If Labor can persuade all 12 senators from the minor Greens party to support the bill, it will only need one more senator from the remaining six available to achieve a majority.

The Greens want Australia to slash its emissions by 75% by 2030.

The conservative coalition that ruled for nine years until the May 21 election won’t budget from its 2015 Paris commitment to reduce emissions by between 26% and 28%.

Albanese said voters and business groups had endorsed the 43% target.

“Our policy is well thought through,” Albanese said. “It was announced, it was campaigned upon, indeed, it received a mandate.”

Labor has agreed to some of the Greens’ demands including that the bill would state that any target was a floor, not a ceiling and that there would be no reduction in the government‘s ambition.

Greens leader Adam Bandt said his party needed more concessions and negotiations would continue.

Bandt said the government must stop approving new coal and gas projects and adopt a more ambitious target than 43%.

“We have been very concerned that the bill might put that weak target into law in a way that would put a handbrake on future governments that might be willing to act according to the science,” Bandt said.

The new government has already officially notified the United Nations of the 43% target.

It wants the target enshrined in law in case a future administration attempts to reduce the target.

Six new Greens lawmakers were sworn in on Tuesday, three to the House and three to the Senate. Bandt described the election result as the party’s best ever.

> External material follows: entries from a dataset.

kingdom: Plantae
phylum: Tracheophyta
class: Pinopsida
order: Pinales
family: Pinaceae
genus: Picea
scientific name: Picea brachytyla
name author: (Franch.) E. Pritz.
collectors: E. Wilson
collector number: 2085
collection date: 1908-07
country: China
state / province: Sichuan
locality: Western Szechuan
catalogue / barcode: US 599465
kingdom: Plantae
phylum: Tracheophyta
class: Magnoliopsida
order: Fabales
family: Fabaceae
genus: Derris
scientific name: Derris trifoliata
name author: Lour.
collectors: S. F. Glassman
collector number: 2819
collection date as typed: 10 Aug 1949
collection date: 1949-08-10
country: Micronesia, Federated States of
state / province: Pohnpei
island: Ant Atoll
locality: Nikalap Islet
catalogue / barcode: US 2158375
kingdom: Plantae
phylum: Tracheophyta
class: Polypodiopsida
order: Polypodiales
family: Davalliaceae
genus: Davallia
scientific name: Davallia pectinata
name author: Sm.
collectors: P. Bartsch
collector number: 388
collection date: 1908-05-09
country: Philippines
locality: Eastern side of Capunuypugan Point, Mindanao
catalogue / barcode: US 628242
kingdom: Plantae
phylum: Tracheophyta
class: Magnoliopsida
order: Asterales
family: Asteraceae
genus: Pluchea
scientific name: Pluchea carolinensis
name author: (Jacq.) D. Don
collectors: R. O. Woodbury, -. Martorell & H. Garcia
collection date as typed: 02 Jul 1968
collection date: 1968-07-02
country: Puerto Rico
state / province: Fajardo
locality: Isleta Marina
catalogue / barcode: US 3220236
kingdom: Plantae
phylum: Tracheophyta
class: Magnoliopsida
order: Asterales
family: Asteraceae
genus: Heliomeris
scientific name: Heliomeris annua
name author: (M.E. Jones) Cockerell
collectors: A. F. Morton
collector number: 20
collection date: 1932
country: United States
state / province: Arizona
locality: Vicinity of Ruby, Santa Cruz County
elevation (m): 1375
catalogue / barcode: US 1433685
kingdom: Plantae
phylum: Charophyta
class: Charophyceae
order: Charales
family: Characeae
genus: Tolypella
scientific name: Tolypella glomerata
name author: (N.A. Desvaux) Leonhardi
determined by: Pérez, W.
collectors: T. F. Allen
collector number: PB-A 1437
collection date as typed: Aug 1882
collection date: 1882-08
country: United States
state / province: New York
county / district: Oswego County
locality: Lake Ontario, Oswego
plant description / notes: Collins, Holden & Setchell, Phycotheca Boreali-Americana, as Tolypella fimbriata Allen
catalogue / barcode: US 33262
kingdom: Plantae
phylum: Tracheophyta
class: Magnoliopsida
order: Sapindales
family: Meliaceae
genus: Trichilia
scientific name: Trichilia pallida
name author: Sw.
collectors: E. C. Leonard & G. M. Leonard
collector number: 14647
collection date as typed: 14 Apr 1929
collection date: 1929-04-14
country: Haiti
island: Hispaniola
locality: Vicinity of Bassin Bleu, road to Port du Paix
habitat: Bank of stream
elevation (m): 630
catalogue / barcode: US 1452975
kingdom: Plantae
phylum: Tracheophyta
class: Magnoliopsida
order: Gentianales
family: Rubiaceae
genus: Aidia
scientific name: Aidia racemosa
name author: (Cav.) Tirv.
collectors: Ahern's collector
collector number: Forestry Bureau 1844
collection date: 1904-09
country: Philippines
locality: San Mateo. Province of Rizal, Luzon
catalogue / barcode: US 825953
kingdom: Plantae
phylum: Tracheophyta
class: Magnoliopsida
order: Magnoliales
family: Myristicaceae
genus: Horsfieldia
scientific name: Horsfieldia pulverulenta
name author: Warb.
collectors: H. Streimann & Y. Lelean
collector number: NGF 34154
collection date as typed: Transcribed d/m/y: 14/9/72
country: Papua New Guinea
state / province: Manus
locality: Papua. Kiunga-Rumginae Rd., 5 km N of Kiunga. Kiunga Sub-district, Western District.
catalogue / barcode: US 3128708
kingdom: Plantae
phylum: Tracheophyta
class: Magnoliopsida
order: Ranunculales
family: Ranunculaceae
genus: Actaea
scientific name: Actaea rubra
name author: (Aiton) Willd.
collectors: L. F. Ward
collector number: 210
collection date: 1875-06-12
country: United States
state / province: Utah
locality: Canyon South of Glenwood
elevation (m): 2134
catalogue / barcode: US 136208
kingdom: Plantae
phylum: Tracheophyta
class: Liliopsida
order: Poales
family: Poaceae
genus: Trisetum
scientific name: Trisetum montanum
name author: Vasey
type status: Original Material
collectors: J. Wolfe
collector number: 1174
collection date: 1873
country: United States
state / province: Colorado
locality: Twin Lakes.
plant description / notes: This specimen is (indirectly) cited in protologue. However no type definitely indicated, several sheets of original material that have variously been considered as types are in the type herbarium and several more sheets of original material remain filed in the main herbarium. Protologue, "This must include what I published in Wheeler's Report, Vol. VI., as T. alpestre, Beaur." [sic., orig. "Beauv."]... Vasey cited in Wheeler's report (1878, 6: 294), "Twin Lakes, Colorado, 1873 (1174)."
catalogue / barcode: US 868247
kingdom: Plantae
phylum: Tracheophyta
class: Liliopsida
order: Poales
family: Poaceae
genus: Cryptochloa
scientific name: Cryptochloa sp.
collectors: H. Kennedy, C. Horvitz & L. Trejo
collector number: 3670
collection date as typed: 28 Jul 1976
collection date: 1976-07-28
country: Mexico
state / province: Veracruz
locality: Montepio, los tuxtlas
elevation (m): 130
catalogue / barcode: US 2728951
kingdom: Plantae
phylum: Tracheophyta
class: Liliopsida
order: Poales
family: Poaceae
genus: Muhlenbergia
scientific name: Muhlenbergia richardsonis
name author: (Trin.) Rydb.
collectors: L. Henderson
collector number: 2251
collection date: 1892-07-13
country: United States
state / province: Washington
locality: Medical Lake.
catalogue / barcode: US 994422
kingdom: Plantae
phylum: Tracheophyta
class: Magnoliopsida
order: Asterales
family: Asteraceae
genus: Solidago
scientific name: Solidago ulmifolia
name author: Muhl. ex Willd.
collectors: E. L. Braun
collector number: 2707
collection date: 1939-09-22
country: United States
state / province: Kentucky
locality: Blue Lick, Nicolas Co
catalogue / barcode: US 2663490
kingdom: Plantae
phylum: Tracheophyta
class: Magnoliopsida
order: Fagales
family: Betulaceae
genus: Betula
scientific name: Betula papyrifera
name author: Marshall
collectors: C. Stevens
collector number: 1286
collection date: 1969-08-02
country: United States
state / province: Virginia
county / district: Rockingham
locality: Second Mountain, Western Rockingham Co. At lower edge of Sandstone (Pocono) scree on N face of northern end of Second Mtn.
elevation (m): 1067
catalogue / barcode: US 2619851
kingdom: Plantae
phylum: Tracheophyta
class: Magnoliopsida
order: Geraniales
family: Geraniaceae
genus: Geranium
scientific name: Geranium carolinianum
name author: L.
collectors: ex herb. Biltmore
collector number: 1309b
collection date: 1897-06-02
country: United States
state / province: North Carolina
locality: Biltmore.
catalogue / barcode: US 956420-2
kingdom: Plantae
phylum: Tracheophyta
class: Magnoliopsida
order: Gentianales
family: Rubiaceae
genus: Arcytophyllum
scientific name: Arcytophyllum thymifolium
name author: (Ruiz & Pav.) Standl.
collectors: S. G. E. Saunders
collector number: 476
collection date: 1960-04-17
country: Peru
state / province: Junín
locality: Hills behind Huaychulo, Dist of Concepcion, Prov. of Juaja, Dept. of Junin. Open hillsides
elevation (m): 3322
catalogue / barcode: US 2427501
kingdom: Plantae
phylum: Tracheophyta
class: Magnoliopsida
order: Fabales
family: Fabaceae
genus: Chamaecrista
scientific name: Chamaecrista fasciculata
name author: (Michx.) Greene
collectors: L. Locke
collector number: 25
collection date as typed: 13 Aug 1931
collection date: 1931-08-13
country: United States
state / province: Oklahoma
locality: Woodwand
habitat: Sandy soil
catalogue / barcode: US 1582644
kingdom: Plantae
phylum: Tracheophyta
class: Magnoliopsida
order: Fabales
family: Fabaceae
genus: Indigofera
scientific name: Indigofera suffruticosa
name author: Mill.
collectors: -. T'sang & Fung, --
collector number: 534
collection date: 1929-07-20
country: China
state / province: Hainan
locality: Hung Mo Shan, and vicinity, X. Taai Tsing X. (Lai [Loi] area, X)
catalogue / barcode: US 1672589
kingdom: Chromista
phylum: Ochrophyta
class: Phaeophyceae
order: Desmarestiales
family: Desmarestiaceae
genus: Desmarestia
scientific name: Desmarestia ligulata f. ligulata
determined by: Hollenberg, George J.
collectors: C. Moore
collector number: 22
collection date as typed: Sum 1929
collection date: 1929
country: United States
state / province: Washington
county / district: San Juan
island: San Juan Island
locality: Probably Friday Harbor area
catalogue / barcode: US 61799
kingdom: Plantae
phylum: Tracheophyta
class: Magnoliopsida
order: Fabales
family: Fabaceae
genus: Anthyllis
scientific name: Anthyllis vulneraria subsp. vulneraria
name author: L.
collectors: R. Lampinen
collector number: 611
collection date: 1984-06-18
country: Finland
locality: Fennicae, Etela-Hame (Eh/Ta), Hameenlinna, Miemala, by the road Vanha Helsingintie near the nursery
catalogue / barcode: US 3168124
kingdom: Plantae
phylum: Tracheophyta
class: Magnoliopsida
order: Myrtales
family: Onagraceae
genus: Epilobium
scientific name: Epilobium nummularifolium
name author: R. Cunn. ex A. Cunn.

The major parties both lost seats to candidates who promised more action on climate change.

The conservative Liberal Party lost six House seats that were considered some of their safest to so-called teal independents: a greener shade than the party’s traditional blue color.

The number of lawmakers in the House unaligned to major parties has burgeoned from seven in the last Parliament to 16 in the new Parliament,

It is the largest number of unaligned lawmakers in the 151-seat House since the Liberal Party was formed in 1944.

Some observers say the trend suggests the years of majority government in Australia are numbered.

Australia has only had one minority government since World War II. A Labor minority government was elected in 2010 and lasted for a single three-year term.

Ian McAllister, an Australian National University political scientist who surveys voters after elections, said a substantial number wanted more action on climate change than the major parties were prepared to take.

“We asked about climate change. These days it’s about the second or third most important issue, whereas 10 or 15 years ago it was maybe fifth or sixth and it's very much associated with younger voters,” McAllister said.